Lufthansa Group expects to operate around 40% of pre-crisis capacity across this year after today disclosing an adjusted EBIT loss of €1.1 billion ($1.3 billion) as the pandemic continued to hit traffic in the first quarter.

The 40% capacity projection is at the low end of Lufthansa’s previous 40-50% outlook for the year and reflects the slower than expected lifting of travel restrictions.

Group revenues for the three months ended 31 March of €2.6 billion were 60% down on the same quarter last year – a period only partially affected by the pandemic. Lufthansa’s adjusted EBIT loss though does mark a €100 million improvement on the €1.2 billion it lost in the first quarter of 2020.

Lufthansa Airbus A321neo wing

Source: Lufthansa

Lufthansa Group chief executive Carsten Spohr says: ”Thanks to consistent cost savings, we were nevertheless able to achieve better results than in the previous year. The changes already implemented in the group are showing an effect.

”We will not ease in our efforts to further modernise the Lufthansa Group, to make it leaner, more efficient, and to maintain our position among the world’s leading airlines.”

The group’s operating cash burn during the first quarter averaged €235 million, lower than the €300 million it originally expected. The company attributes this improved performance to better than expected earnings in its logistics and MRO segments.

Monthly average operating cash drain is expected to fall slightly to €200 million in the second quarter.

Lufthansa Group flew 21% capacity of pre-crisis levels during the first quarter.
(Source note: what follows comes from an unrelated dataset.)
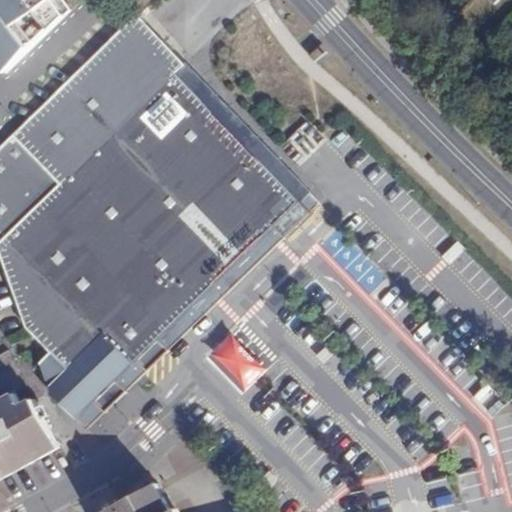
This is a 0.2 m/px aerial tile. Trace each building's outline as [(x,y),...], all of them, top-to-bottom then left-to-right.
[(0,0),(0,63),(8,71),(62,19),(50,4),(53,0),(0,0)] [(189,64),(142,15),(101,55),(150,102),(189,64)] [(80,419),(101,400),(119,382),(143,358),(161,341),(313,192),(189,64),(150,102),(101,55),(0,152),(0,245),(30,329),(52,353),(42,362),(53,392),(80,419)] [(306,124),(288,140),(303,158),(322,142),(306,124)] [(170,349),(320,200),(313,192),(161,341),(170,349)] [(233,334),(209,356),(247,395),(271,371),(233,334)] [(143,358),(119,382),(127,390),(151,366),(143,358)] [(0,454),(55,424),(40,395),(23,404),(17,392),(0,401),(0,454)] [(80,419),(89,428),(108,408),(101,400),(80,419)] [(0,473),(63,439),(61,434),(55,424),(0,454),(0,473)] [(179,511),(170,495),(163,481),(110,509),(111,511),(179,511)]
It carried 3 million passengers during that period, just 10% of 2019 levels, and seat load factor fell by 33 percentage points to 45%.

While the airline sees only a slow pick-up in travel demand during the second quarter because of travel restrictions remaining in place, it is optimistic of a recovery in the second half.

”The longer the crisis lasts, the greater people’s desire to travel again becomes,” says Spohr. ”We know that bookings shoot up wherever restrictions are loosened and travel becomes possible again.

”Given the foreseeable major advances in vaccination rates, we expect demand to rise sharply from the summer onwards. Encouraging signals, such as the announcement by the EU Commission that it will once again allow vaccinated passengers from the USA to travel to Europe, confirm our confidence.”

The group’s carriers are boosting capacity on leisure routes, where it sees demand returning first, and Lufthansa says it will be able to offer up to 70% of pre-crisis capacity in the short-term when demand returns.